GMA survey: Nearly 60% of Americans have discussed meaning of date labels
- Nearly 60% of Americans have discussed the meaning of date labels on food products and 40% of adults have had "disagreements within their household" whether or not to keep or throw away a food product, according to a new poll conducted for the Grocery Manufacturers Association (GMA) and the Food Policy Action Network.
- GMA called the range of labels, without a cross-industry standard for date labeling, "problematic for consumers."
- "Clarity on product date labeling will reduce confusion [and] cut food waste," Meghan Stasz, GMA's director of sustainability, said in a press release.
Between "use by," "best if used by," "freeze by," and other labels that can appear on food products, it's no surprise that around two-thirds of Americans are discussing what date labels mean. It's already been demonstrated that different food labels will lead consumers to be more or less willing to waste food, so that confusion has concrete consequences.
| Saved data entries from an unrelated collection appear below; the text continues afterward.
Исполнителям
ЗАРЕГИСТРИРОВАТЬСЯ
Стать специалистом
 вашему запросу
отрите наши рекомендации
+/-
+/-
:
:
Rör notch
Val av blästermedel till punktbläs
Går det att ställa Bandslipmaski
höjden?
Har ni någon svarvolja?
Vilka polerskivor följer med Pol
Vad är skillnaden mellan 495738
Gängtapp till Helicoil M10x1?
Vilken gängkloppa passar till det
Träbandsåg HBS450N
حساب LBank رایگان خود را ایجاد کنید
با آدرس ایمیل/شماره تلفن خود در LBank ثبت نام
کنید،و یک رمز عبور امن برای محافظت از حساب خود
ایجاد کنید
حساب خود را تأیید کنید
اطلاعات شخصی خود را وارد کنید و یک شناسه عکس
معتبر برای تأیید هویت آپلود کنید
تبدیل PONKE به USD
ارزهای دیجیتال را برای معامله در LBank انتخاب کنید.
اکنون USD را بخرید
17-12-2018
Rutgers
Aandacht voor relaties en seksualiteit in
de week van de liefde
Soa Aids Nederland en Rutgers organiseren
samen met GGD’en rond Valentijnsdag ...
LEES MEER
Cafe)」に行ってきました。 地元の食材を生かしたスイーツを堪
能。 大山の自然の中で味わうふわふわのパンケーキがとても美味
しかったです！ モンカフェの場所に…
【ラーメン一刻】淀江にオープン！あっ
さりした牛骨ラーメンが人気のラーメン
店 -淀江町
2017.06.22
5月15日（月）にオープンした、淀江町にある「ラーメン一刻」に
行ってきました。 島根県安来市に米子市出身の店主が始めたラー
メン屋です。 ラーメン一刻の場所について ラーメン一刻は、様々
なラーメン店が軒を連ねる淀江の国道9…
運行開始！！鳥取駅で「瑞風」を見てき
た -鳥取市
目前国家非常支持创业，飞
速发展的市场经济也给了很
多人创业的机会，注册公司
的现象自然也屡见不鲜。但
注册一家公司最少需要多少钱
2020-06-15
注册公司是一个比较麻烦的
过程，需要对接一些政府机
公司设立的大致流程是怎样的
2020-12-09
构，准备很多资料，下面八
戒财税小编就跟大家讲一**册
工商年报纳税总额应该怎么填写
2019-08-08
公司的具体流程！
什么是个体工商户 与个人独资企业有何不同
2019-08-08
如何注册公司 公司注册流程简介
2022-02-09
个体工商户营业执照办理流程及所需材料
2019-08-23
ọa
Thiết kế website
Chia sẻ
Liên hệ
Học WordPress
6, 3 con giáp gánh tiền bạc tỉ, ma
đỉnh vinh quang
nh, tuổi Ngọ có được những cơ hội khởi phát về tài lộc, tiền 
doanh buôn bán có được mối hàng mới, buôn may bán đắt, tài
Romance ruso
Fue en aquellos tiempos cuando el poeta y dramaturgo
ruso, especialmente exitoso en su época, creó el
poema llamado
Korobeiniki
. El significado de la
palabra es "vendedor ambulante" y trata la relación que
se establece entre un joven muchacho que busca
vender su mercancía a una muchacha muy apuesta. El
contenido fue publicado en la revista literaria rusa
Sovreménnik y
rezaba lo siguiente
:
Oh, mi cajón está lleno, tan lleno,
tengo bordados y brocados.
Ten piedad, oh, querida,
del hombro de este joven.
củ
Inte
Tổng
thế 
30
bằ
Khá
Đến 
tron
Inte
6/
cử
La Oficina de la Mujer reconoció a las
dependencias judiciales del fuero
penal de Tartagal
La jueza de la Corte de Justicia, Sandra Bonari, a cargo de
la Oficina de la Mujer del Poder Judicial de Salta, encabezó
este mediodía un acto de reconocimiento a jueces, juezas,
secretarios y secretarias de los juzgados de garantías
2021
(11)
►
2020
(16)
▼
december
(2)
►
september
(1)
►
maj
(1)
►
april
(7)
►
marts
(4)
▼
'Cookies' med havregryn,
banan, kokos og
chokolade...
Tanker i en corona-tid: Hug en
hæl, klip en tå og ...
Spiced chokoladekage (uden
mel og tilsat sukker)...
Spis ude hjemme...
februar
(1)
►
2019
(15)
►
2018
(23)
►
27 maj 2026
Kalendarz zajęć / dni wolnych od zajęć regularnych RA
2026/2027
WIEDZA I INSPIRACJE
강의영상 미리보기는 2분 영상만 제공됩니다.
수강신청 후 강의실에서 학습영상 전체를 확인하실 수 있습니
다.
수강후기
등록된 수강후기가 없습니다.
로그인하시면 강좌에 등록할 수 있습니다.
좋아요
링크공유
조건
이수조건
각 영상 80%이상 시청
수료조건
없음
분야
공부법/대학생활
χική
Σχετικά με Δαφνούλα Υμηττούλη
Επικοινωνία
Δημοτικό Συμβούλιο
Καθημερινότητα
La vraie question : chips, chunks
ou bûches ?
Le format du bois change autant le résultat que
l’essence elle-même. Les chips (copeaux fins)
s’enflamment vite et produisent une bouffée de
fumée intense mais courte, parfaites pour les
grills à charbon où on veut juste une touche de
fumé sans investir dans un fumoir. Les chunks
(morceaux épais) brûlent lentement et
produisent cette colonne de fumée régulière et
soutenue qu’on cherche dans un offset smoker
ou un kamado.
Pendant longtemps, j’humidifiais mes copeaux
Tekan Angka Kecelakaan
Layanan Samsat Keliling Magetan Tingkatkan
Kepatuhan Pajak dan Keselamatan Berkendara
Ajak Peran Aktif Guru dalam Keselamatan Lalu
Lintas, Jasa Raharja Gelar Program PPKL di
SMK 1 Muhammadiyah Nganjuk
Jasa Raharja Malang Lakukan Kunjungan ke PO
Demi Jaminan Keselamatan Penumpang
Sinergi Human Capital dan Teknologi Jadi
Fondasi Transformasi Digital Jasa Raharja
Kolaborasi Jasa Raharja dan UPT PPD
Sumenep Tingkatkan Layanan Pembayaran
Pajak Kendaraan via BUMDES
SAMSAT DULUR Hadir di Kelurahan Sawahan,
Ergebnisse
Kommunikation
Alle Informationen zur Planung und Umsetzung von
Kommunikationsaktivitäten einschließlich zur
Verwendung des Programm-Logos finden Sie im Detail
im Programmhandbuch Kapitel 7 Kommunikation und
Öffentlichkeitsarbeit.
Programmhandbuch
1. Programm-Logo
GMA (partnered with the Food Marketing Institute) determined in February that "best if used by" is best to convey "quality," while "use by" should be used for products that can become unsafe after a certain amount of time; the U.S. Department of Agriculture (USDA) released guidance last year recommending that manufacturers label products with "best if used by" to reduce waste.
Guidance and recommendations, however, are nonbinding. There's currently no legal obligation or codified financial incentive for food manufacturers to use one phrase over any other — so consumers are likely to stay confused. The U.S. set a national goal of halving food waste by 2030, but it's unclear if that goal will be met. The work of some states, like New Jersey, to begin processing date labeling legislation is also not sufficient. What happens, for example, if a grocer in New Jersey purchases milk from a dairy in Virginia, where date labeling rules may be radically different? A federal mandate on date labeling may be required for the kind of cohesion and public understanding necessary to reduce food waste.